Thank you for posting this, Lou. I have posted it on my Facebook page to get more people aware of the situation in the Amazon and to sign the petition to stop the building of the dam. Blessings to you!!!

Hambone Littletail said...

I was all set to sign this petition, until I realized that it said I was from the United States (on my way to Ecuador). Do you REALLY believe for one minute that the government of Brazil -- now led by the former Minister of Energy, if I remember correctly -- gives a damn what folks from the Evil Empire of Hypocricy think about this issue? If anything, it will give them more of an excuse to go forward with this unstoppable tragic boondoggle. For what it's worth (and I doubt it's worth anything), I posted these videos on my own Doomsday Prophecy Youtube page, Humptydumptytribe.

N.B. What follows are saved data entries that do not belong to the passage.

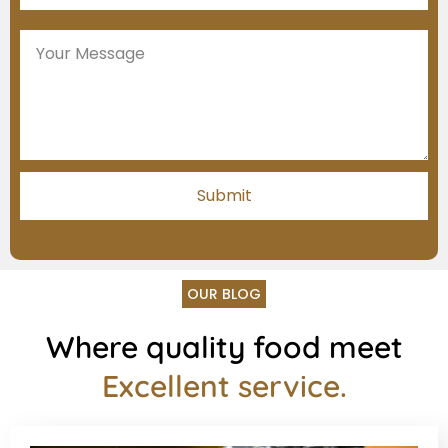
OUR BLOG
Where quality food meet
Excellent service.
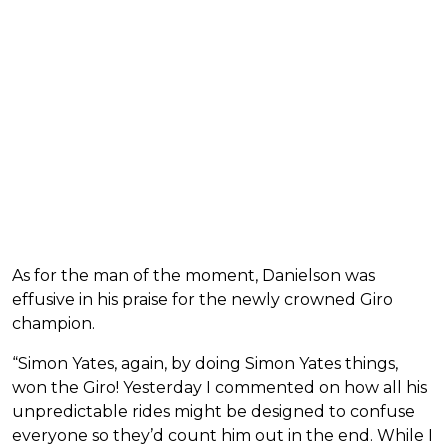
As for the man of the moment, Danielson was
effusive in his praise for the newly crowned Giro
champion.
“Simon Yates, again, by doing Simon Yates things,
won the Giro! Yesterday I commented on how all his
unpredictable rides might be designed to confuse
everyone so they’d count him out in the end. While I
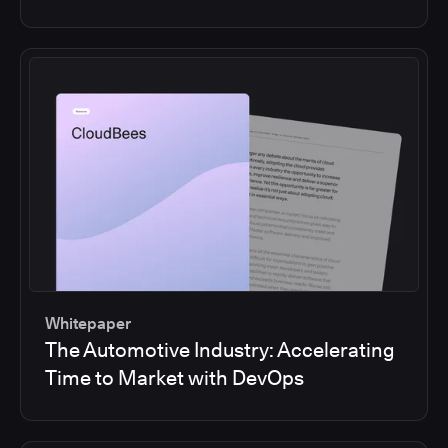
Whitepaper
The Automotive Industry: Accelerating
Time to Market with DevOps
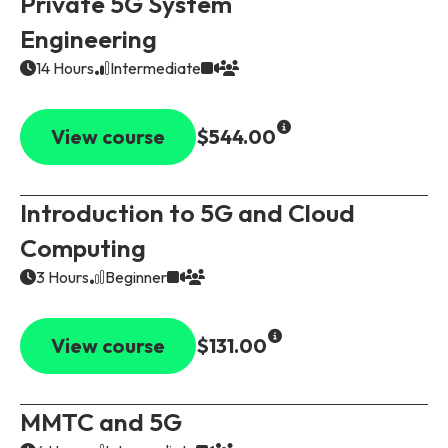
Private 5G System
Engineering
14 Hours
Intermediate
View course
$544.00
Introduction to 5G and Cloud
Computing
3 Hours
Beginner
View course
$131.00
MMTC and 5G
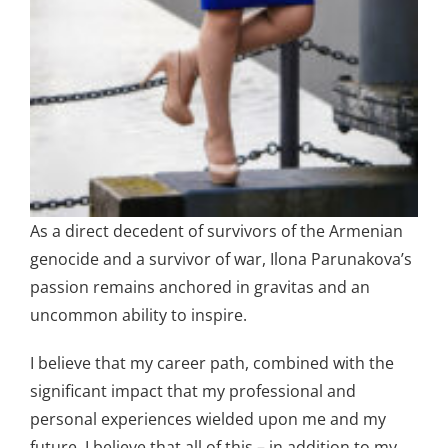
As a direct decedent of survivors of the Armenian
genocide and a survivor of war, Ilona Parunakova’s
passion remains anchored in gravitas and an
uncommon ability to inspire.
I believe that my career path, combined with the
significant impact that my professional and
personal experiences wielded upon me and my
future. I believe that all of this – in addition to my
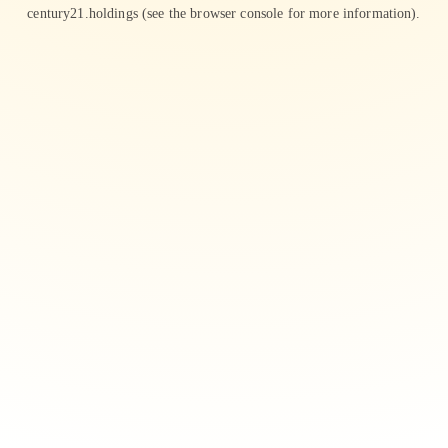
century21.holdings
(see the
browser console
for more information).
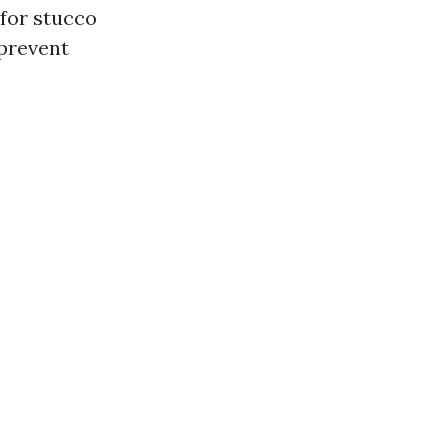
for stucco
 prevent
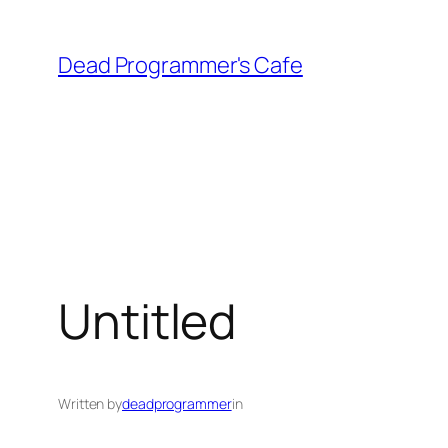
Skip
to
Dead Programmer's Cafe
content
Untitled
Written by
deadprogrammer
in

Since I have no hope for this project, the Amazon rainforest, or this planet, I will close with the words of one of my heroes, David Brower, who wrote 17 years ago: "The solution is simple. We must go back to the world's ravaged places and bind up the wounds we've inflicted. We must do our best to restore the natural world to something like it was 200 years ago, before we monkeywrenched nature. Otherwise, we are out of here." I'm sure the Brazilian government, in its short-sighted greed, will find new slums to house these 12,000 displaced folks. Question is, where are we gonna house the other seven billion of us when the REALLY big flood hits?

Lou Gold said...

Hambone,

That's why the post offered a choice of two petitions -- one international and the other Brazilian. The point is that, in our shrinking world, the future is both Brazilian and global.

Thanks for mentioning David Brower. He is also one of my heroes and, of course, his prescription for "earth CPR" was and is correct.